YOUR ASSIGNMENT
Exactly as written, retype all of the records that come next.

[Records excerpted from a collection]
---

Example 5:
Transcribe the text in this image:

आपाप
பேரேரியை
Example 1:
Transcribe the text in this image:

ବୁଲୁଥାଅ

RESPONSE AREA
---

Example 5:
Transcribe the text in this image:

आपाप
பேரேரியை
Example 1:
Transcribe the text in this image:

ବୁଲୁଥାଅ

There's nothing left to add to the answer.